_Set of tasks:_
a) In the pen-making forum thread, how does Ben describe his method for making his concrete pens?
b) Retype the part of the pen-making forum thread starting at "ok how do i" and ending at "your own album.".
c) Extend the pen-making forum thread onward from its final line.

_Exercise text:_
# Most adventurous material???



## ben walsh design (Dec 26, 2015)

Ok pen makers ive a question. What is the most adventurous material yous have ever used to make a pen?...ive had a good look around and can only find a few that have made pens out of concrete... three in the world infact but im sure theres plenty more adventurous than that so please share what yous have done id love to hear about them


----------



## wood-of-1kind (Dec 26, 2015)

Drywall.


----------



## skiprat (Dec 26, 2015)

Hi Ben, welcome to IAP and Christmas greetings.:biggrin:

There are many pretty creative people here and just about anything you can think of has at one time or another been used in pen making. 
I admit I don't think I've seen a concrete pen but have seen several stone and glass pens. And of course, clay


We have even had sweets and other foodstuff pens and one notable pen was even made from cat poo !! :biggrin:

I'm sure I'm not the only one looking forward to see a concrete pen.

Do you mold it to shape around a tube or do you drill and turn it?.


----------



## ben walsh design (Dec 26, 2015)

wow cat poo now thats original, thank you very much and merry Christmas to you to. Well so far ive only made my concepts in one piece that have no parts. The method is casting the shape around the tubes and finishing with different sand papers. The hard part is casting it to turn true and not cracking it when assembling the pen...but i have it figured out


----------



## skiprat (Dec 26, 2015)

Hey Ben.....:biggrin:

There's only one rule on IAP........:laugh:

No pic, didn't happen....


----------



## ben walsh design (Dec 26, 2015)

ok how do i post a picture? ive got a few castings with no parts just the shape to give yous an idea


----------



## skiprat (Dec 26, 2015)

Hi again Ben, just follow this link to a tutorial from Jeff. It will show you how to post pics in your own album. 
Good Luck

http://www.penturners.org/forum/f63/uploading-photos-your-album-35783/


----------



## ben walsh design (Dec 26, 2015)

_Given material:_
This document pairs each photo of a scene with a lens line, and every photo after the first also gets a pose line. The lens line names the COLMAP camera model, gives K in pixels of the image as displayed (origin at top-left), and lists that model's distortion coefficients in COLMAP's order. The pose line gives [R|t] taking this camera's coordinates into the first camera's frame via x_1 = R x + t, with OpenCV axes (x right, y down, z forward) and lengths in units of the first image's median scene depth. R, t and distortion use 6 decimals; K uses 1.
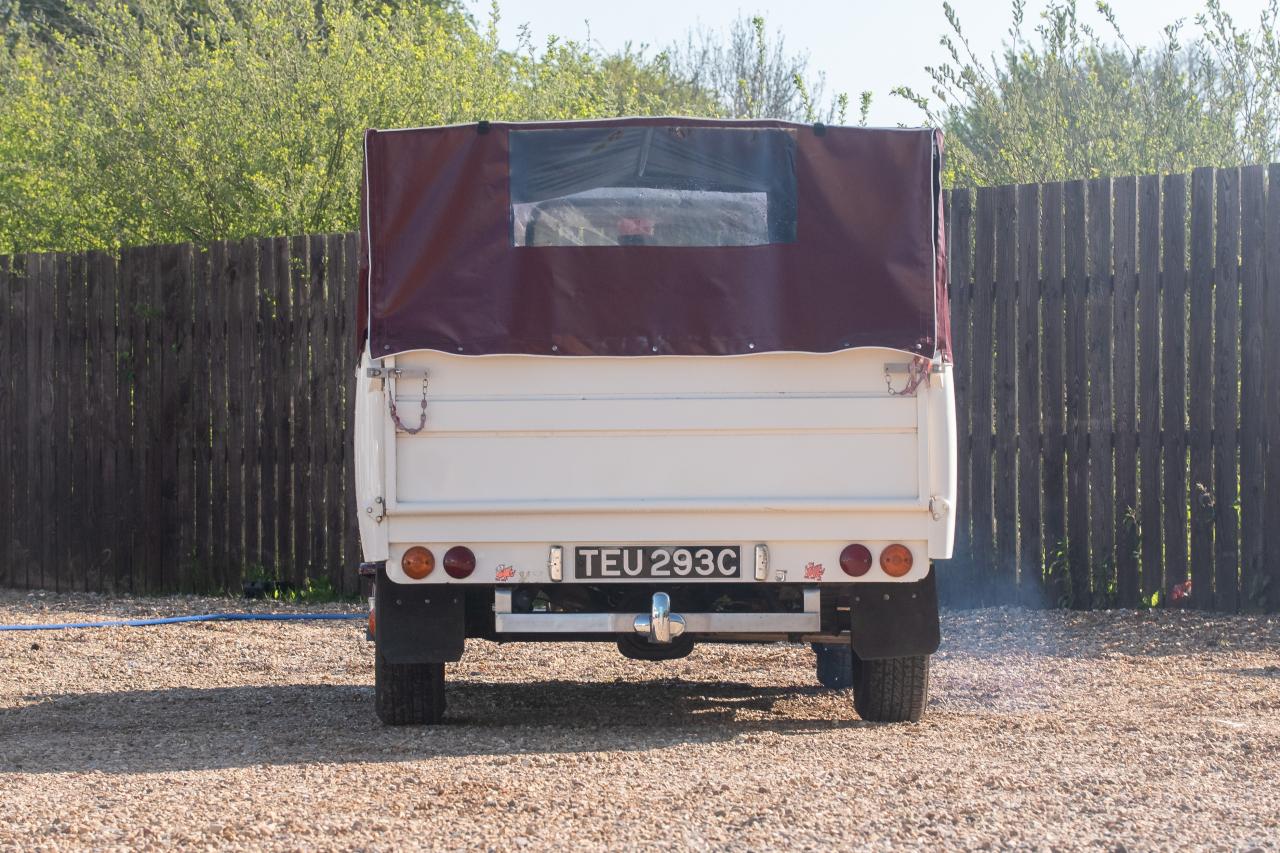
lens RADIAL K [[5200.7, 0, 635.1], [0, 5200.7, 429.9], [0, 0, 1]] dist [0.694308, 0.000000]
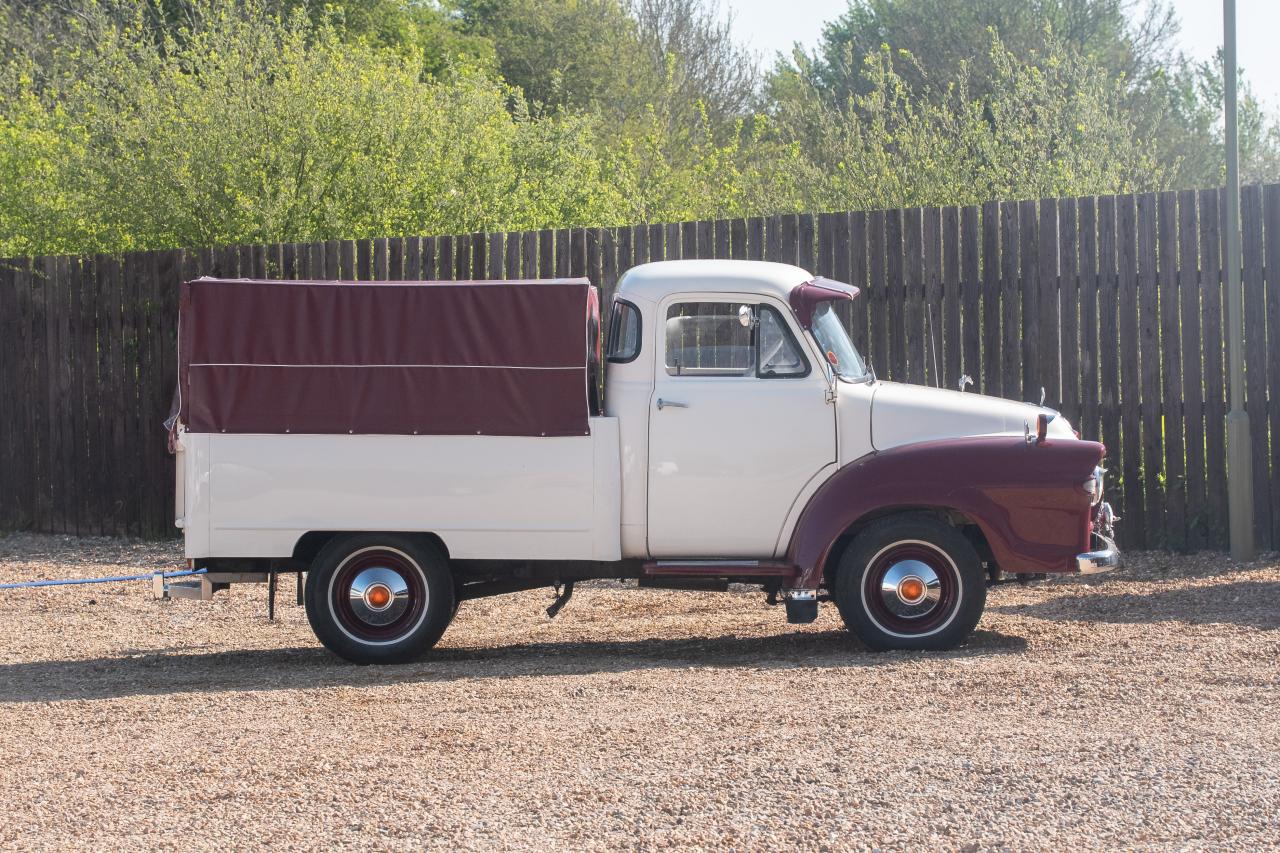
lens RADIAL K [[5200.7, 0, 639.7], [0, 5200.7, 427.6], [0, 0, 1]] dist [0.694308, 0.000000]
pose [[0.999662, -0.021334, 0.014868, 0.002663], [0.020930, 0.999421, 0.026838, -0.031094], [-0.015432, -0.026517, 0.999529, -0.273932]]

_Results:_
a) He casts the shape around the tubes and finishes it with different sand papers.

b)
ok how do i post a picture? ive got a few castings with no parts just the shape to give yous an idea


----------



## skiprat (Dec 26, 2015)

Hi again Ben, just follow this link to a tutorial from Jeff. It will show you how to post pics in your own album.

c)
job done... i have a video of the pen is there anyway to upload that aswell? thanks for the help...much appreciated


----------



## skiprat (Dec 26, 2015)

I don't think you can post a video here directly ( but not positive ) most people load it onto YouTube and just post a link here.

Second rule of IAP....... we love videos more than pics !!! :biggrin:

Yep, I lied about how many rules there are !!:biggrin:


----------



## ben walsh design (Dec 26, 2015)

Haha ok il get round to opening a youtube account soon!


----------



## skiprat (Dec 26, 2015)

Wow Ben !!!  That is CONCRETE ?? 

Folks, check out this pic from Ben's album !!


----------



## ben walsh design (Dec 26, 2015)

yes the concept for this particular design is flawed though...the concrete is cast in one piece around a parker style ink refill...the ink refill and concrete are one so you can never change the ink once it runs out . It was a proof of concept and done so id get a feel for the weight and balance and also for people to hold and give me there opinions on how it felt in there hands...but ive a few other ideas planned to make pens that can have there ink refills changed. Hopefully in the next month il have a concrete twist style pen made and then il start making more for sale if all goes to plan  im also going to be making a few concrete blanks for the vertex kit, stratus and sierra.


----------



## JohnU (Dec 26, 2015)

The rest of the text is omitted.